Monde

Un rapport norvégien dénonce les conditions de détention de Breivik

Temps de lecture : 2 min

L’auteur des attentats de 2001 en Norvège vit sa détention comme une «torture». Il a trouvé un soutien de poids dans la justice de son pays.

Le tueur de masse Anders Behring Breivik lors de son procès le 24 août 2012 à Oslo | REUTERS / Stoyan Nenov
Le tueur de masse Anders Behring Breivik lors de son procès le 24 août 2012 à Oslo | REUTERS / Stoyan Nenov

Il y a un peu plus d’un mois, Anders Breivik dénonçait ses conditions de détention, qu’il qualifiait de «torture», et menaçait d’entamer une grève de la faim «jusqu’à la mort». Il semble pouvoir aujourd’hui jouir d’un soutien de poids dans sa requête: celui de la justice de son pays.

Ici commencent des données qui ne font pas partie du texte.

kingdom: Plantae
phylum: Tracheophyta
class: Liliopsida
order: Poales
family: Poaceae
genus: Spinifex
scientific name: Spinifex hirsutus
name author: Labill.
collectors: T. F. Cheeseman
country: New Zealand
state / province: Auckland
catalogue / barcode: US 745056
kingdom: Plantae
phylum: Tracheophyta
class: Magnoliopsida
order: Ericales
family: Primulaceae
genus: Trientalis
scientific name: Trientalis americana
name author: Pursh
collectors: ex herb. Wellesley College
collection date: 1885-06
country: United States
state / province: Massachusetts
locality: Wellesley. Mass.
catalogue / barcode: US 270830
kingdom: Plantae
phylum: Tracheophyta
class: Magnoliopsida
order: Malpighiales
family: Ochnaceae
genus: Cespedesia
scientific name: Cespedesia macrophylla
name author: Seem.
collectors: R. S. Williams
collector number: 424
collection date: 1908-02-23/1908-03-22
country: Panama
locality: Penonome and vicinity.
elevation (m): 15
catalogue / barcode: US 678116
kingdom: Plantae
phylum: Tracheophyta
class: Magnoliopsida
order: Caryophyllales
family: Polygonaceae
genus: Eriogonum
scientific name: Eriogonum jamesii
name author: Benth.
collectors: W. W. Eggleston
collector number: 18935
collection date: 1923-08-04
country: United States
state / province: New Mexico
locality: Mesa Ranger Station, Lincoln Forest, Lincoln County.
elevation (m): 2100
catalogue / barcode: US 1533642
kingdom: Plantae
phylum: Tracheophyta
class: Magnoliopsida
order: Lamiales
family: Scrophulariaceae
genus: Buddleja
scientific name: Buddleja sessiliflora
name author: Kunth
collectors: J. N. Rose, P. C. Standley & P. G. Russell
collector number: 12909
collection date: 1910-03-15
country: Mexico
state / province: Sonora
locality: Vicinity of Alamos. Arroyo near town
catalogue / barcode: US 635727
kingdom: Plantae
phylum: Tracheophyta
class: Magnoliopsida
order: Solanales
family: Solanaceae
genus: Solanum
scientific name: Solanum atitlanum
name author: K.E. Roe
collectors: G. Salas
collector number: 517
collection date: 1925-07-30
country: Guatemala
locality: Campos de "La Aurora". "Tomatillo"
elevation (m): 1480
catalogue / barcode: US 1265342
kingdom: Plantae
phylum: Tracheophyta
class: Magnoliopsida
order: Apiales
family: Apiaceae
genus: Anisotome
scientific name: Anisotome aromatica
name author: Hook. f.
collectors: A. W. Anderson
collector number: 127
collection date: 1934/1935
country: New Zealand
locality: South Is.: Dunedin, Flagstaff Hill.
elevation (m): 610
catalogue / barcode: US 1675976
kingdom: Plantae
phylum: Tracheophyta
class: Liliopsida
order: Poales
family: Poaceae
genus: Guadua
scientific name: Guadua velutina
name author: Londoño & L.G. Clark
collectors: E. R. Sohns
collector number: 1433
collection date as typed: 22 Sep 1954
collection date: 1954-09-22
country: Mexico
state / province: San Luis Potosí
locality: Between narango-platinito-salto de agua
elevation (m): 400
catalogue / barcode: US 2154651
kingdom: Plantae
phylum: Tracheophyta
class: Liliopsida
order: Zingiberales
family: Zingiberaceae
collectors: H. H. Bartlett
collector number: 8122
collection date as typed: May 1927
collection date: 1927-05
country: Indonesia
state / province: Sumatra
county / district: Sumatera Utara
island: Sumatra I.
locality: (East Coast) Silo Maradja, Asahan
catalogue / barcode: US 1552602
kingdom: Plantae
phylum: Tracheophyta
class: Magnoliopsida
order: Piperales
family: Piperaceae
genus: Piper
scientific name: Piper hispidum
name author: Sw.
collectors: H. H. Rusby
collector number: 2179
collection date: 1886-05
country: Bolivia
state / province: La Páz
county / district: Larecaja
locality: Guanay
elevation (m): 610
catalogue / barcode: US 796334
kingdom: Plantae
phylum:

Un rapport parlementaire remis le 11 novembre à la justice norvégienne estime que l’isolement auquel il est astreint risque de se transformer en «traitement inhumain». Breivik est actuellement détenu près de la ville de Skien, dans une unité de haute sécurité et dispose d’un contact très limité avec le monde extérieur.

Aage Thor Falkanger, avocat et auteur du rapport, estime que, «le régime des unités de très haute sécurité restreint très strictement la liberté de mouvement des détenus et leur possibilité de contacts avec autrui. Ceci, et le fait qu’il y ait en réalité un nombre extrêmement limité de détenus dans ces unités de très haute sécurité, signifie que ce régime représente un risque élevé de traitement inhumain».

Son rapport incite les autorités à minimiser au maximum l’isolement, à favoriser l’interaction avec les gardiens et à supprimer, dans la mesure du possible, ses menottes.

Anders Breivik avait été condamné à vingt-et-un ans de prison (peine renouvelable) en août 2012 pour l’assassinat de soixante-dix-sept personnes. À la fin de son procès, il avait présenté «ses excuses aux militants nationalistes pour ne pas avoir exécuté davantage de personnes».